Source data
* * *

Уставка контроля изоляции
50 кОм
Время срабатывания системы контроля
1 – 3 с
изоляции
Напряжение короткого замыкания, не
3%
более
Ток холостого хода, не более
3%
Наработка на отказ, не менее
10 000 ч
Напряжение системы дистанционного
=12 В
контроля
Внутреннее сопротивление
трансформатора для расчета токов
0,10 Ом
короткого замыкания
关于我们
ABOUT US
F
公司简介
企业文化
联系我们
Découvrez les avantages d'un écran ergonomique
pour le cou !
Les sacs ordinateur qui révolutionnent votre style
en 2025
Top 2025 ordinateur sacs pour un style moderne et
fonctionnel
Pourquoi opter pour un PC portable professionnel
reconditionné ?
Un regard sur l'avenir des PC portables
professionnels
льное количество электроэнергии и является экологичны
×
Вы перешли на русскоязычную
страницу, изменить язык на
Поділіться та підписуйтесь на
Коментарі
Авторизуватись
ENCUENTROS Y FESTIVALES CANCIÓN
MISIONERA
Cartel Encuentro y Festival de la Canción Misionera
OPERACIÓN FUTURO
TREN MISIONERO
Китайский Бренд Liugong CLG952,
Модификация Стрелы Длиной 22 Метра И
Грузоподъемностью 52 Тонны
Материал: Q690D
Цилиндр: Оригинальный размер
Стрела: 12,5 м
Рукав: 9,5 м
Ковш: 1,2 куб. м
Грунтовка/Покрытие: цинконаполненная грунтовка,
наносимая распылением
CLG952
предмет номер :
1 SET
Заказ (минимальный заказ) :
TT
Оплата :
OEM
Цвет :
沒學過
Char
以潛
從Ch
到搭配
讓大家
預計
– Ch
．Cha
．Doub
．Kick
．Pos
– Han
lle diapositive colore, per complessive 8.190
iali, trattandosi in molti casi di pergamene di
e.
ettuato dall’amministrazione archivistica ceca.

* * *

Find every line of the data that includes the string "pour". Copy each of those lines.

■ **REPLY**
pour le cou !
Top 2025 ordinateur sacs pour un style moderne et
Pourquoi opter pour un PC portable professionnel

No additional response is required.